- Born: Joseph Arthur Greene
- Occupations: Gospel singer, songwriter

= Joe Greene (American singer) =

American singer

Joe Greene is an American gospel and soul singer and songwriter. A male soprano, he was especially active in the late 1960s and the 1970s as a backing vocalist for rock artists seeking to achieve a more polished vocal performance on their recordings. As a songwriter during that time, he frequently collaborated with Billy Preston, co-writing the latter's Grammy-winning 1972 hit "Outa-Space" and other songs.

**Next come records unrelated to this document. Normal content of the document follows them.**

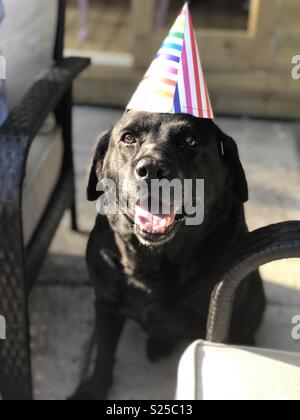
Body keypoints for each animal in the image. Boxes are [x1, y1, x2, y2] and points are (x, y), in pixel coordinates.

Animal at [71, 110, 266, 400]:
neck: (154, 262)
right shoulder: (105, 304)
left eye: (190, 140)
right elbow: (104, 353)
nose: (152, 169)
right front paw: (94, 388)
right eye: (128, 137)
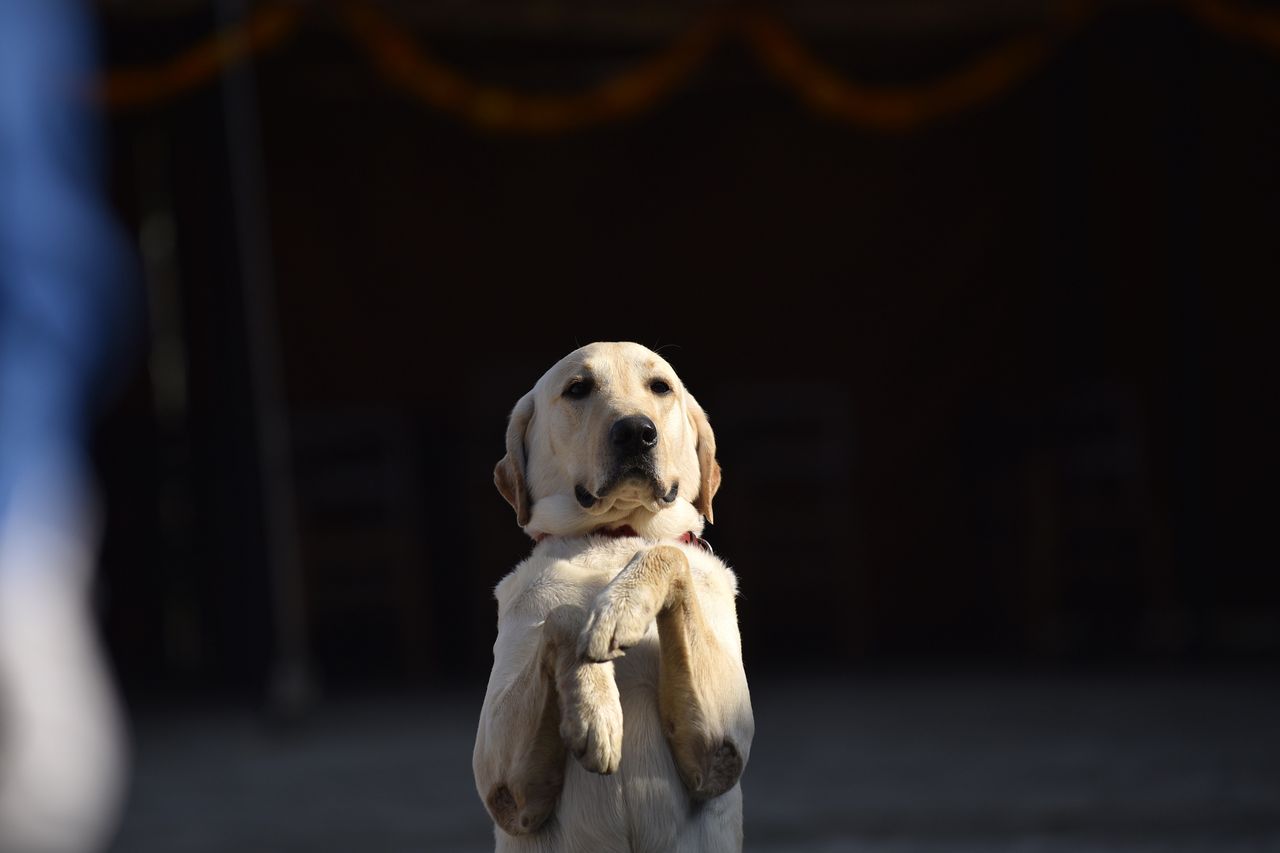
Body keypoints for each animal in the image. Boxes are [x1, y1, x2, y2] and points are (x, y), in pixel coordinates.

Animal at [476, 343, 752, 845]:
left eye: (661, 386)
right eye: (577, 388)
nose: (636, 432)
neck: (613, 536)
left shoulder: (719, 750)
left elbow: (667, 553)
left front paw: (620, 608)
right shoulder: (503, 786)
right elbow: (565, 612)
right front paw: (596, 709)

Among the many artists whose recordings Greene appeared on are Quincy Jones, the Rolling Stones, Neil Diamond, Ringo Starr and Harry Nilsson. According to AllMusic, together with singers such as Vanetta Field and Clydie King, Greene was "on the 'A' list" of studio backing vocalists in the U.S. He was also one of the singers in "The Soul Choir" that accompanied George Harrison, Starr, Preston and Leon Russell at the Concert for Bangladesh in August 1971.

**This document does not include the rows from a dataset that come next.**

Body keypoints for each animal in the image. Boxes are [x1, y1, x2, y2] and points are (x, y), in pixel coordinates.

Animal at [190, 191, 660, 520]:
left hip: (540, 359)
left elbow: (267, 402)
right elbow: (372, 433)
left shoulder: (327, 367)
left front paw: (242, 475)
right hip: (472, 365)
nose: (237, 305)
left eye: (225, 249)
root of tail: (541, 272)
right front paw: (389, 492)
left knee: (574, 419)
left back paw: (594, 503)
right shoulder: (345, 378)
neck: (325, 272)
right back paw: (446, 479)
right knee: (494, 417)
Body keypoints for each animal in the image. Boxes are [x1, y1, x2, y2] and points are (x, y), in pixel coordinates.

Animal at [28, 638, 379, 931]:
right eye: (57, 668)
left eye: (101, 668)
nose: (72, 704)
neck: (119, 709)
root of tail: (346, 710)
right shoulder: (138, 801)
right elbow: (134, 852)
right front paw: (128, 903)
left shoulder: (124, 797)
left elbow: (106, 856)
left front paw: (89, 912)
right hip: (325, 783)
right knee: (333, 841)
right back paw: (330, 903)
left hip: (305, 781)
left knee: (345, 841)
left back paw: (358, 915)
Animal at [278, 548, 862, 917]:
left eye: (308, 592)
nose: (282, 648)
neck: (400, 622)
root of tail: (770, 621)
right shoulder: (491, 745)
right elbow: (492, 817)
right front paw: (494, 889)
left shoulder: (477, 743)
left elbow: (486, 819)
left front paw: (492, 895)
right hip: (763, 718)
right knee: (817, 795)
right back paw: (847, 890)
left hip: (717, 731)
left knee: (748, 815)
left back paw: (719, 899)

Greene co-wrote the song "Let the Music Play" on Preston's 1970 album for Apple Records, Encouraging Words. In June 1971, he signed a songwriting deal with Preston's publishing company, WEP Music, whereby he would receive 35 per cent of the company's net profits. Two years later, Greene sued Preston and WEP for $500,000, claiming he had been paid nothing for hits such as "Outa-Space". He continued to work with Preston, including co-writing the title track to the artist's 1979 album Late at Night and singing on the album.

In the ensuing decades, Greene withdrew from rock music and focused on gospel and choral projects.